Campbell shares his expertise on dozens of commercial assignments–from shooting beignets on location in New Orleans, to creating perfect ice tea pours, to photographing beans on real flames in his studio. Learn how he creates dynamic compositions, uses studio strobes, and arranges light diffusers, reflectors, fill cards, and mirrors, to create the perfect capture. Campbell also discusses his post-processing techniques in Adobe Camera Raw and Adobe Photoshop to create images that are irresistible.
This guide for intermediate and advanced users provides the insider details to help you expand your photography skills or turn your passion for food and images into a professional career.
The first part of the book seemed to me to be more like a promotional material. No doubt Teri's studio is cool; and who wouldn't want a large room filled with plates, and then another one filled with surfaces etc - but how many of us can actually appropriate this experience? The second part, though, where he gets to describe some of his shoots, is much more interesting and inspiring. I wish the book was a little bit more carefully designed: I've noticed a number of typos, and somewhere in the middle of the book you start seeing highlighted quotes placed right after the same text, so it feels like the author repeats himself twice so that you could understand him better - and then this element of design disappears again, like something that was supposed to be edited out, but was missed on some pages. All that said, Teri is a superb photographer, and one can learn a lot from observing his works.
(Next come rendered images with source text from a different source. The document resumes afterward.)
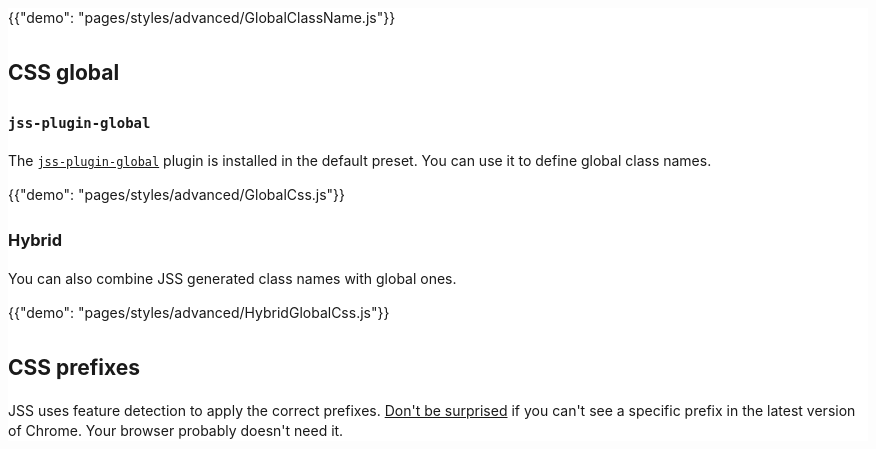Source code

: {{"demo": "pages/styles/advanced/GlobalClassName.js"}}

## CSS global

### `jss-plugin-global`

The [`jss-plugin-global`](#jss-plugins) plugin is installed in the default preset. You can use it to define global class names.

{{"demo": "pages/styles/advanced/GlobalCss.js"}}

### Hybrid

You can also combine JSS generated class names with global ones.

{{"demo": "pages/styles/advanced/HybridGlobalCss.js"}}

## CSS prefixes

JSS uses feature detection to apply the correct prefixes. [Don't be surprised](https://github.com/mui-org/material-ui/issues/9293) if you can't see a specific prefix in the latest version of Chrome. Your browser probably doesn't need it.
There are at least 10,000 people in the field that take better photos than this guy. that is before all of the amateurs that best him with iPhone photography. I would just stay away from anyone with zero humility and who completely and totally overinflates his budgets. Honestly, read the page with his invoice structure. Leave it on the shelf. I am sorry I wasted my time with this self-promoter's self-aggrandizing pamphlet
It's an amazing book to learn about food photography. He has shared a lot of trade secrets! One thing which you find a little funny is that, he boasts a lot about his HUGE studio. So, just ignore that part. Overall It's a very rare book to learn about commercial food photography. I loved it. Thank you Teri.